# Flashing Idicating Lights on Primary



## Black Dog (Oct 16, 2011)

$m0k3 said:


> I noticed some flashing indicating lights on some primary power lines, this was only at an intersection. Power was out in many areas but was wondering if anyone knew what it meant?
> 
> Indicating power or loss of power?


Up High they are warning planes a helicopters


----------



## backstay (Feb 3, 2011)

Alien landing lights.


----------



## circuitman1 (Mar 14, 2013)

sound like fault indicators for that paticular phase. they use them around here to make trouble shooting easier.:thumbsup:


----------



## Big John (May 23, 2010)

New one for me.
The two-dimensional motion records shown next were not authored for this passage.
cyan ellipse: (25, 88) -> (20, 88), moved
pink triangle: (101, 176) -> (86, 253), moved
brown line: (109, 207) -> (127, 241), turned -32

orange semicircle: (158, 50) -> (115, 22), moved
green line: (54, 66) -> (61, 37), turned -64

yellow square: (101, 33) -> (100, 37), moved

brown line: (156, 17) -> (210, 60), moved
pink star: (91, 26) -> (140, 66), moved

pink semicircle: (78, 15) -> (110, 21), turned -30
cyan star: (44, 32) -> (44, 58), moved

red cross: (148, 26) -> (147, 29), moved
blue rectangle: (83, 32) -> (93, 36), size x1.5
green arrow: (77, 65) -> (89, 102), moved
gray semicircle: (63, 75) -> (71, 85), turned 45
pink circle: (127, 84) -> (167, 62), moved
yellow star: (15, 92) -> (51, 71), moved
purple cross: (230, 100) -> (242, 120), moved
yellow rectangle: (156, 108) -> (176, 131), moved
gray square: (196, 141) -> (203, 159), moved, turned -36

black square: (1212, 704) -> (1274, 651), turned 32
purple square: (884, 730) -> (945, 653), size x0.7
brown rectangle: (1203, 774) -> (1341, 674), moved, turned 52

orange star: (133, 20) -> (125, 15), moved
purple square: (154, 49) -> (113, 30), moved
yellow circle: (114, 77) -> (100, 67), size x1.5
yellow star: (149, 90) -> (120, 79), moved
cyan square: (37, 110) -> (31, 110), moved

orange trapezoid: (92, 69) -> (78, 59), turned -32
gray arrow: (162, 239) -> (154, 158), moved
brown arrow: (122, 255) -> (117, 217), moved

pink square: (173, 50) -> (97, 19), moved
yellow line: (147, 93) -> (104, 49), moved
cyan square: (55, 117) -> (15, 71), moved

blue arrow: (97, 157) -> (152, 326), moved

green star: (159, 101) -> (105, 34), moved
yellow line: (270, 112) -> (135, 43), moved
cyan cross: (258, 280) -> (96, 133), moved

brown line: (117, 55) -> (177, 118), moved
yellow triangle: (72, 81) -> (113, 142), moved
Somebody have a photo?


----------



## EB Electric (Feb 8, 2013)

Like circuitman said, fault indicators is probably what you have seen. They flash in different patterns for permanent faults, temporary faults, when a recloser has operated, From what I gather they have a spring clamp on them that contacts the overhead conductor and then a metallic plate that inductively couples and the signal from the metallic plate feeds to a logic circuit inside to give different flashing signals for troubleshooting.









SEL has a bunch of them. https://www.selinc.com/FCI/Overhead/


----------



## $m0k3 (Apr 1, 2010)

This was flashing in sequence, A-B-C. I think you are right on the fault though, this was during a major wind storm where there were many trees falling on lines and lines down.


----------